Up to this point, most studies have examined trust within the bounds of a specific field—psychology, economics, or organizational behavior—which makes it difficult to compare results across domains; therefore, it remains virtually unknown how the dynamics of trust in one domain differ from those in other domain. Our project is guided by an interdisciplinary approach to the study of trust. We aim at integrating the behavioral approach by measuring trust as behavior, with the psychological approach by analyzing the cognitive, affective, and motivational aspects associated with the formation of trust in the two types of relationships.
The project is divided into three interrelated research tasks. In Task 1, we will examine cues that trigger the perception of a specific relation as communal or market-like, and investigate how this perception relates to the level of trust exhibited in such a situation. We plan to conduct a meta-analysis exploring how experimental design features that cue communal-sharing or market-pricing modes affect the level of trust in Trust Game, followed by a series of experiments testing the impact of market-pricing and communal-sharing cues and their consistency on the perception of specific situations as market or communal, and on trust. In Task 2, we will investigate the specificity of trust in communal and market contexts with respect to the aim of trust and the aim of the relationship. In Task 3, we will explore mechanisms and factors fostering the formation of trust in communal and market relationships. In this task, we will test four mechanisms responsible for the differences in trust formation in communal and market relationships: 1) sensitivity to emotions; 2) the propensity to rely on cost-benefit analyses; 3) broad vs narrow bandwidths of trust; and 4) direct vs indirect components of reputation.

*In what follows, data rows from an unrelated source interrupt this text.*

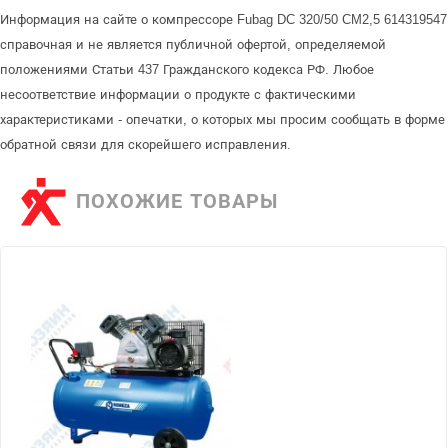
Информация на сайте о компрессоре Fubag DC 320/50 CM2,5 614319547
справочная и не является публичной офертой, определяемой
положениями Статьи 437 Гражданского кодекса РФ. Любое
несоответствие информации о продукте с фактическими
характеристиками - опечатки, о которых мы просим сообщать в форме
обратной связи для скорейшего исправления.
ПОХОЖИЕ ТОВАРЫ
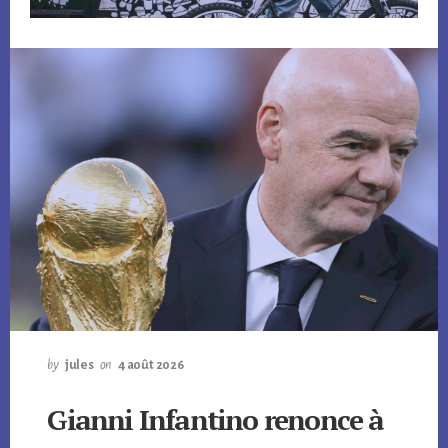
by
jules
on
4 août 2026
Gianni Infantino renonce à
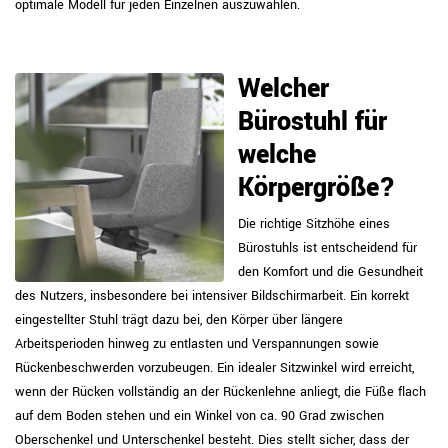
optimale Modell für jeden Einzelnen auszuwählen.
Welcher
Bürostuhl für
welche
Körpergröße?
Die richtige Sitzhöhe eines
Bürostuhls ist entscheidend für
den Komfort und die Gesundheit
des Nutzers, insbesondere bei intensiver Bildschirmarbeit. Ein korrekt
eingestellter Stuhl trägt dazu bei, den Körper über längere
Arbeitsperioden hinweg zu entlasten und Verspannungen sowie
Rückenbeschwerden vorzubeugen. Ein idealer Sitzwinkel wird erreicht,
wenn der Rücken vollständig an der Rückenlehne anliegt, die Füße flach
auf dem Boden stehen und ein Winkel von ca. 90 Grad zwischen
Oberschenkel und Unterschenkel besteht. Dies stellt sicher, dass der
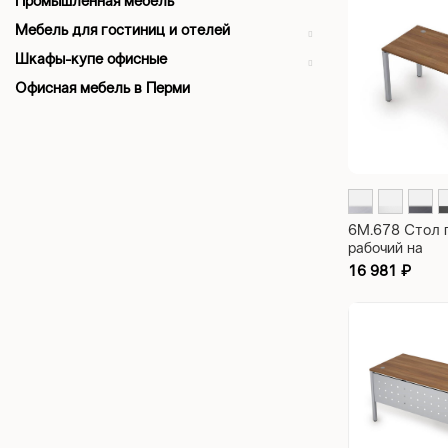
Промышленная мебель
Мебель для гостиниц и отелей
Шкафы-купе офисные
Офисная мебель в Перми
6М.678 Стол 
рабочий на
металлокарка
16 981
₽
сечение, паря
столешницы A
1200х700х75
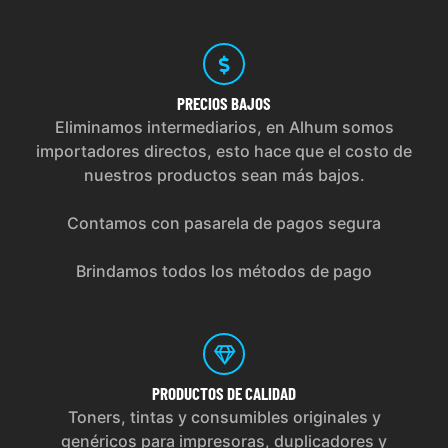
PRECIOS
BAJOS
Eliminamos intermediarios, en Alhum somos
importadores directos, esto hace que el costo de
nuestros productos sean más bajos.
Contamos con pasarela de pagos segura
Brindamos todos los métodos de pago
PRODUCTOS
DE CALIDAD
Toners, tintas y consumibles originales y
genéricos para impresoras, duplicadores y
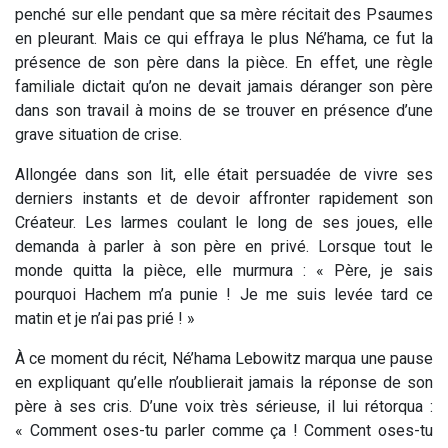
penché sur elle pendant que sa mère récitait des Psaumes
en pleurant. Mais ce qui effraya le plus Né’hama, ce fut la
présence de son père dans la pièce. En effet, une règle
familiale dictait qu’on ne devait jamais déranger son père
dans son travail à moins de se trouver en présence d’une
grave situation de crise.
Allongée dans son lit, elle était persuadée de vivre ses
derniers instants et de devoir affronter rapidement son
Créateur. Les larmes coulant le long de ses joues, elle
demanda à parler à son père en privé. Lorsque tout le
monde quitta la pièce, elle murmura : « Père, je sais
pourquoi Hachem m’a punie ! Je me suis levée tard ce
matin et je n’ai pas prié ! »
À ce moment du récit, Né’hama Lebowitz marqua une pause
en expliquant qu’elle n’oublierait jamais la réponse de son
père à ses cris. D’une voix très sérieuse, il lui rétorqua :
« Comment oses-tu parler comme ça ! Comment oses-tu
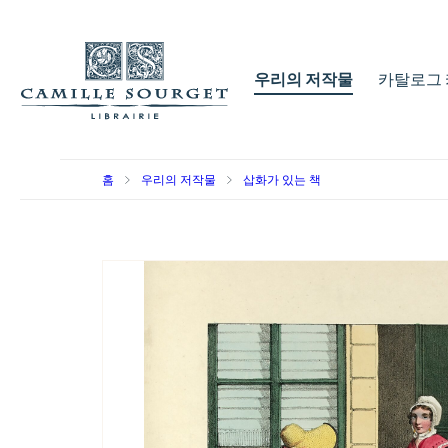
우리의 저작물
카탈로그 
홈
우리의 저작물
삽화가 있는 책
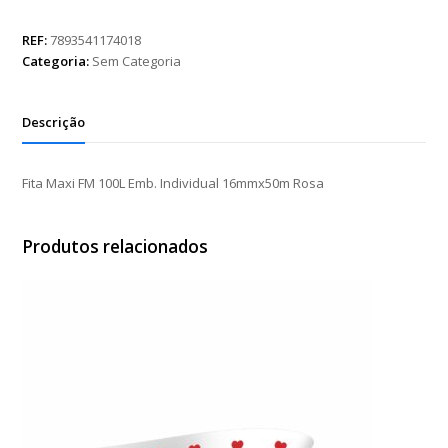
FM
100L
REF:
7893541174018
Emb.
Categoria:
Sem Categoria
Individual
16mmx50m
Rosa
Descrição
quantidade
Fita Maxi FM 100L Emb. Individual 16mmx50m Rosa
Produtos relacionados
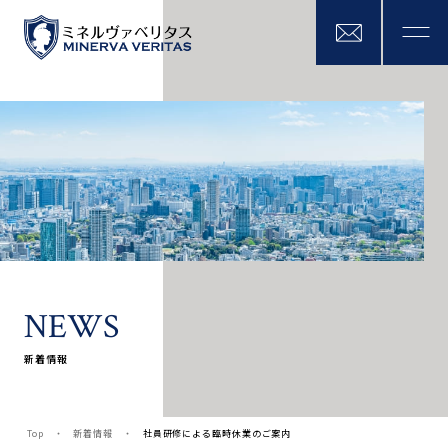
N
E
W
S
新着情報
Top
新着情報
社員研修による臨時休業のご案内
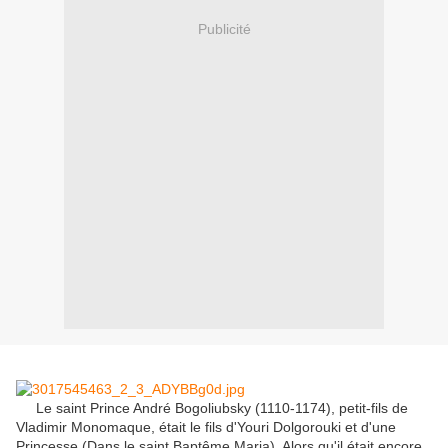
Publicité
Le saint Prince André Bogoliubsky (1110-1174), petit-fils de
Vladimir Monomaque, était le fils d'Youri Dolgorouki et d'une
Princesse (Dans le saint Baptême Maria). Alors qu'il était encore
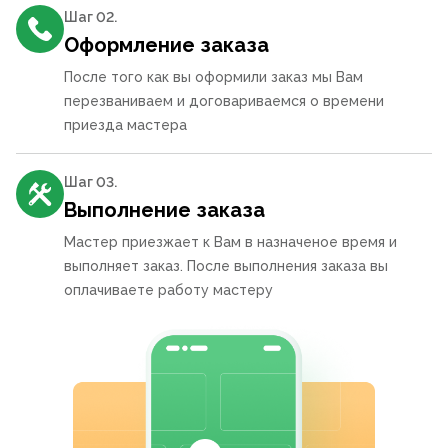
Шаг 0
2
.
Оформление заказа
После того как вы оформили заказ мы Вам
перезваниваем и договариваемся о времени
приезда мастера
Шаг 0
3
.
Выполнение заказа
Мастер приезжает к Вам в назначеное время и
выполняет заказ. После выполнения заказа вы
оплачиваете работу мастеру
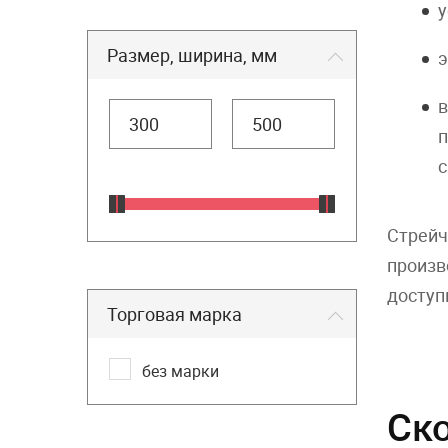
у
Размер, ширина, мм
э
в
п
с
Стрейч
произв
доступ
Торговая марка
без марки
Ско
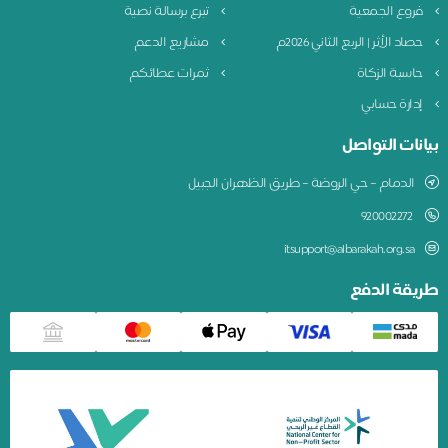
فروع الجمعية
تبرع برسالة نصية
حصاد الأثر | الربع الثاني 2026م
مشاريع الدعم
حاسبة الزكاة
ثمرات عطائكم
إدارة حسابي
بيانات التواصل
الدمام – حي الروضة – طريق الظهران الجبيل
920002272
itsupport@albarakah.org.sa
طريقة الدفع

We expect that the results of our project will have an impact on the development of such disciplines as social and economic psychology, as well as behavioral economics, and that it will provide a platform for designing further on interconnections between relational context and trust. The research that we propose will create a basis both for developing a better understanding of the conditions under which people are more strongly motivated to trust others, and also for creating societally profitable solutions that diminish negative consequences of distrust. These characteristics of the present research clearly speak in favor of its pioneering nature.